The four-to-one majority judgment, delivered by Mr Justice John McMenamin, ruled that when the Labour Court awarded the compensation it had failed to fulfil its statutory duty. He said there was no doubt that the court had not recorded or evaluated significant and relevant evidence which had been presented to it.

He added that it had omitted evidence given by an Occupational Therapist to the effect that Ms Daly was unable to perform any of the core functions of the SNA's job, that she could not work as an SNA in a reorganised environment and that the role could not be rearranged to accommodate her.

He said these matters should have been recorded and addressed by the Labour Court.

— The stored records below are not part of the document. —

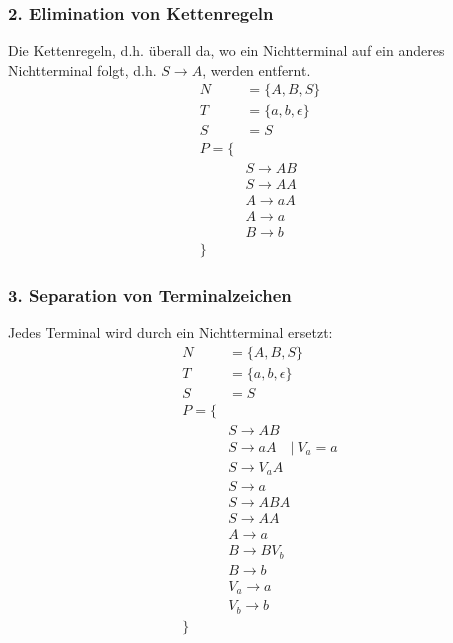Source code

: \subsubsection{2. Elimination von Kettenregeln}
Die Kettenregeln, d.h. überall da, wo ein Nichtterminal auf ein anderes Nichtterminal folgt, d.h. $S\to A$, werden entfernt.
\begin{align*}
    N&=\{A,B,S\}\\
    T&=\{a,b,\epsilon\}\\
    S&=S\\
    P=\{\\
    &S\to AB\\
    &S\to AA\\
    &A\to aA\\
    &A\to a\\
    &B\to b\\
    \}
\end{align*}
\subsubsection{3. Separation von Terminalzeichen}
Jedes Terminal wird durch ein Nichtterminal ersetzt:
\begin{align*}
    N&=\{A,B,S\}\\
    T&=\{a,b,\epsilon\}\\
    S&=S\\
    P=\{\\
    &S\to AB\\
    &S\to aA \quad |\ V_a = a\\
    &S\to V_{a}A\\
    &S\to a\\
    &S\to ABA\\
    &S\to AA\\
    &A\to a\\
    &B\to BV_b\\
    &B\to b\\
    &V_a\to a\\
    &V_b\to b\\
    \}
\end{align*}
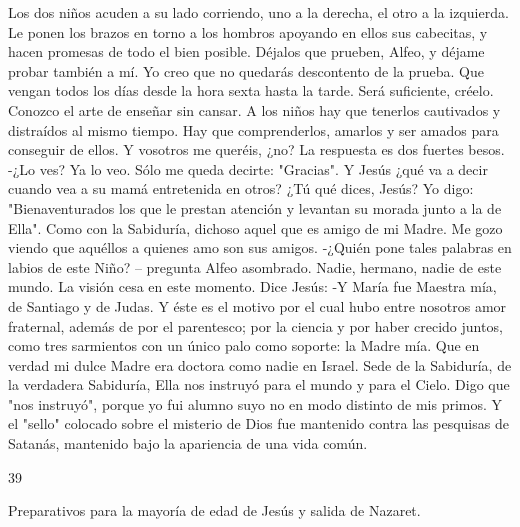 \documentclass[12pt]{book} %
\begin{document}
Los dos niños acuden a su lado corriendo, uno a la derecha, el otro a la izquierda. Le ponen los brazos en torno a los 
hombros apoyando en ellos sus cabecitas, y hacen promesas de todo el bien posible. 
Déjalos que prueben, Alfeo, y déjame probar también a mí. Yo creo que no quedarás descontento de la prueba. Que 
vengan todos los días desde la hora sexta hasta la tarde. Será suficiente, créelo. Conozco el arte de enseñar sin cansar. A los niños hay que tenerlos cautivados y distraídos al mismo tiempo. Hay que comprenderlos, amarlos y ser amados para conseguir de ellos. Y vosotros me queréis, ¿no? 
La respuesta es dos fuertes besos. 
-¿Lo ves? 
Ya lo veo. Sólo me queda decirte: "Gracias". Y Jesús ¿qué va a decir cuando vea a su mamá entretenida en otros? ¿Tú 
qué dices, Jesús? 
Yo digo: "Bienaventurados los que le prestan atención y levantan su morada junto a la de Ella". Como con la Sabiduría, dichoso aquel que es amigo de mi Madre. Me gozo viendo que aquéllos a quienes amo son sus amigos. -¿Quién pone tales palabras en labios de este Niño? – pregunta Alfeo asombrado. 
Nadie, hermano, nadie de este mundo. 
 La visión cesa en este momento. 
Dice Jesús: 
-Y María fue Maestra mía, de Santiago y de Judas. Y éste es el motivo por el cual hubo entre nosotros amor fraternal, 
además de por el parentesco; por la ciencia y por haber crecido juntos, como tres sarmientos con un único palo como soporte: la Madre mía. Que en verdad mi dulce Madre era doctora como nadie en Israel. Sede de la Sabiduría, de la verdadera Sabiduría, Ella nos instruyó para el mundo y para el Cielo. Digo que "nos instruyó", porque yo fui alumno suyo no en modo distinto de mis primos. Y el "sello" colocado sobre el misterio de Dios fue mantenido contra las pesquisas de Satanás, mantenido bajo la apariencia de una vida común. 
 
 
39 
 
Preparativos para la mayoría de edad de Jesús y salida de Nazaret. 
 
\end{document}
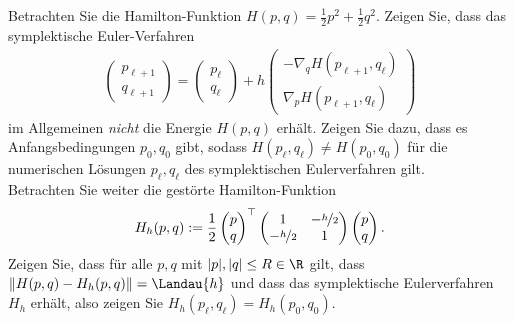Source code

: \begin{exercise}
  Betrachten Sie die Hamilton-Funktion $H(p,q) = \frac{1}{2}p^2 + \frac{1}{2}q^2$.
  Zeigen Sie, dass das symplektische Euler-Verfahren
  \begin{align}
    \begin{pmatrix}
      p_{\ell + 1} \\ q_{\ell + 1}
    \end{pmatrix}
    = \begin{pmatrix}
      p_{\ell} \\ q_{\ell}
    \end{pmatrix} +
    h\begin{pmatrix}
      -\nabla_q H(p_{\ell + 1},q_{\ell}) \\
      \nabla_p H(p_{\ell + 1},q_{\ell})
    \end{pmatrix}
  \end{align}
  im Allgemeinen \textit{nicht} die Energie $H(p,q)$ erhält. Zeigen Sie dazu,
  dass es Anfangsbedingungen $p_0,q_0$ gibt, sodass $H(p_{\ell},q_{\ell})
  \neq H(p_0,q_0)$ für die numerischen Lösungen $p_{\ell},q_{\ell}$ des
  symplektischen Eulerverfahren gilt. \\
  Betrachten Sie weiter die gestörte Hamilton-Funktion
  \begin{align}
    H_h(p,q) := \frac{1}{2}\begin{pmatrix}
      p \\ q
    \end{pmatrix}^{\top}
    \begin{pmatrix}
      1 & - \nicefrac{h}{2} \\ -\nicefrac{h}{2} & 1
    \end{pmatrix}
    \begin{pmatrix}
      p \\ q
    \end{pmatrix}.
  \end{align}
  Zeigen Sie, dass für alle $p,q$ mit $|p|,|q| \leq R \in \R$ gilt, dass
  $\|H(p,q) - H_h(p,q)\| = \Landau{h}$ und dass das symplektische Eulerverfahren
  $H_h$ erhält, also zeigen Sie $H_h(p_{\ell},q_{\ell}) = H_h(p_0,q_0)$.
\end{exercise}

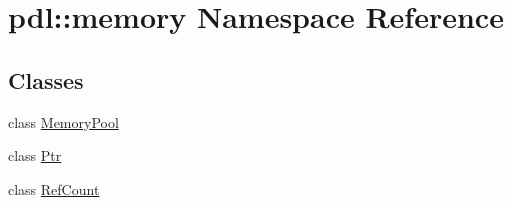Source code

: \hypertarget{namespacepdl_1_1memory}{}\section{pdl\+::memory Namespace Reference}
\label{namespacepdl_1_1memory}
\subsection*{Classes}
\begin{DoxyCompactItemize}
\item 
class \mbox{\hyperlink{classpdl_1_1memory_1_1_memory_pool}{Memory\+Pool}}
\item 
class \mbox{\hyperlink{classpdl_1_1memory_1_1_ptr}{Ptr}}
\item 
class \mbox{\hyperlink{classpdl_1_1memory_1_1_ref_count}{Ref\+Count}}
\end{DoxyCompactItemize}
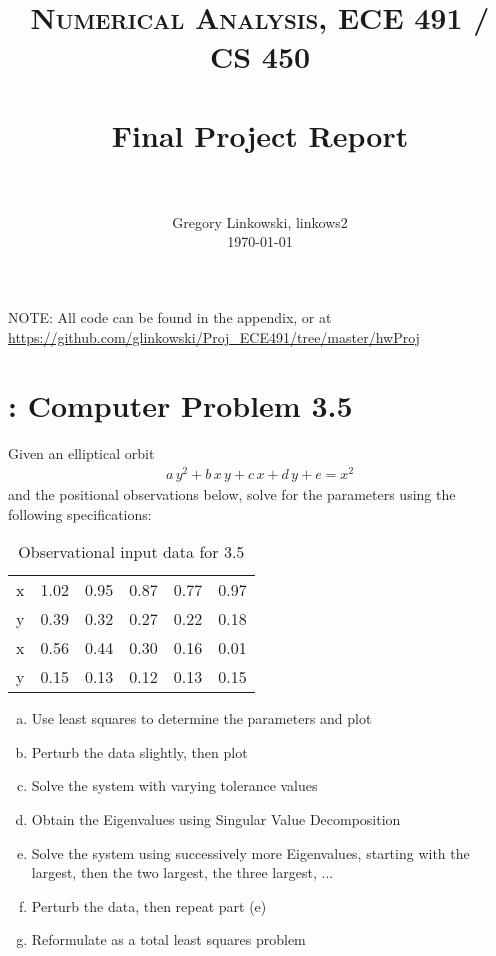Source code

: \documentclass[paper=a4, fontsize=11pt]{scrartcl}
\title{
		\usefont{OT1}{bch}{b}{n}
		\normalfont \normalsize \textsc{Numerical Analysis, ECE 491 / CS 450} \\ [25pt]
		\horrule{0.5pt} \\[0.4cm]
		\huge Final Project Report \\
		\horrule{2pt} \\[0.5cm]
}
\author{
		\normalfont 								\normalsize
        Gregory Linkowski, linkows2\\[-3pt]		\normalsize
        \today
}
\date{}
\numberwithin{equation}{section}		%
\numberwithin{figure}{section}			%
\numberwithin{table}{section}				%
\begin{document}
\maketitle

NOTE: All code can be found in the appendix, or at \\ \url{https://github.com/glinkowski/Proj_ECE491/tree/master/hwProj}

\section{: Computer Problem 3.5}
Given an elliptical orbit
\begin{align}
	a \, y^2 + b \, x\, y + c\, x + d\, y + e = x^2
\end{align}
and the positional observations below, solve for the parameters using the following specifications:
\begin{table}[!hbt]
	\begin{center}
		\caption{Observational input data for 3.5}
		\label{tab:35input}
		\begin{tabular}{ c|c c c c c }
			x & 1.02 & 0.95 & 0.87 & 0.77 & 0.97 \\
			y & 0.39 & 0.32 & 0.27 & 0.22 & 0.18 \\
			\hline
			x & 0.56 & 0.44 & 0.30 & 0.16 & 0.01 \\
			y & 0.15 & 0.13 & 0.12 & 0.13 & 0.15 \\
		\end{tabular}
	\end{center}
\end{table}

\begin{enumerate}[(a)]
	\item Use least squares to determine the parameters and plot  \vspace{-2mm}
	\item Perturb the data slightly, then plot \vspace{-2mm}
	\item Solve the system with varying tolerance values \vspace{-2mm}
	\item Obtain the Eigenvalues using Singular Value Decomposition \vspace{-2mm}
	\item Solve the system using successively more Eigenvalues, starting with the largest, then the two largest, the three largest, ... \vspace{-2mm}
	\item Perturb the data, then repeat part (e) \vspace{-2mm}
	\item Reformulate as a total least squares problem \vspace{-2mm}
\end{enumerate}
\end{document}
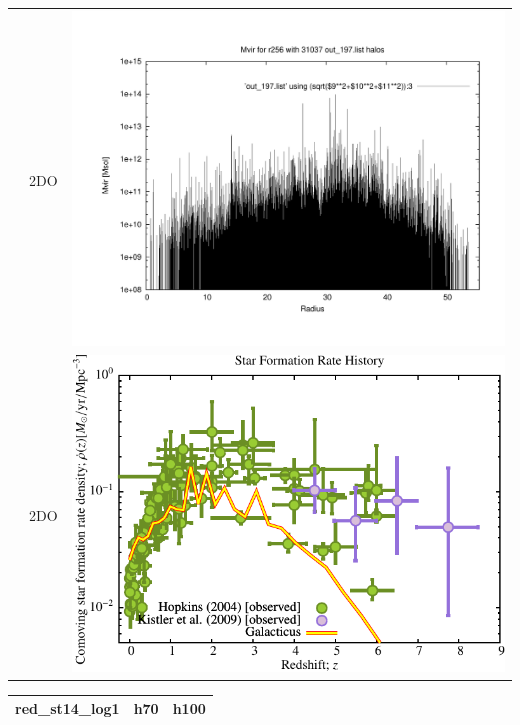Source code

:\documentclass[a4paper,11pt,fleqn,oneside]{book}
\begin{document}
\begin{itemize}
\begin{table}[p]
\begin{tabular}{l|c|c}
 & 2DO & \includegraphics[scale=0.25]{r256/h100/stages14_ling/plot_mvir_out_197.pdf} \\
 & 2DO & \includegraphics[scale=0.5]{r256/h100/stages14_ling/Plot_Star_Formation_History.pdf} \\
\end{tabular}
\end{table}
\begin{table}[p]
\centering
\begin{tabular}{l|c|c}
red\_st14\_log1 & h70 & h100 \\
\hline 

\end{tabular}
\end{table}
\end{itemize}
\end{document}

Turning to the application of the law and its interpretation by the Court of Appeal, Justice McMenamin rejected the Court of Appeal's use of the term "core duties" in its judgments, noting that no such distinction is to be found in the Employment Equality Act (1998  2011).

He said the Act identifies the mandatory primary duty of an employer is to take appropriate measures where needed in a particular case to enable a particular person to have access to, participate and advance in employment and to undergo training, unless these measures would impose a disproportionate burden.

In a dissenting judgment, Mr Justice Peter Charleton said it was not particularly useful to see disability as medical in nature. He said a person with a disability remains a person, an individual with human dignity who is required to be treated as such.

He said that if the school board had sat down with Ms Daly and discussed the specialist reports in the case, no case may ever have been taken.

Noting that, on the papers before the court, there was nothing whereby the genuineness of either party could be doubted, he said the Court of Appeal's order on the matter to set aside the Labour Court's determination and vacate the order of compensation should be upheld. 

Emily Logan, Chief Commissioner of the Irish Human Rights and Equality Commission welcomed today's ruling.

"Today’s Supreme Court ruling is progressive and will have a significant impact for Marie Daly and the many other people with disabilities across Ireland, whether remaining in work or seeking access to employment.

"The Commission, in our involvement in this case as amicus curiae, emphasised the connection between work and the dignity and freedom of the person, and the Supreme Court has today recognised the right of persons with a disability to be treated with respect for their inherent dignity.

"For employers, recruiters, people who are job hunting, and those already in employment this ruling bring significant clarity and a shared understanding of the positive duties to provide reasonable accommodations for people with disabilities in the workplace."

Marie Daly has told RTÉ news that she is very pleased with today's result. In a text she said as the case was ongoing she had been advised not to comment further.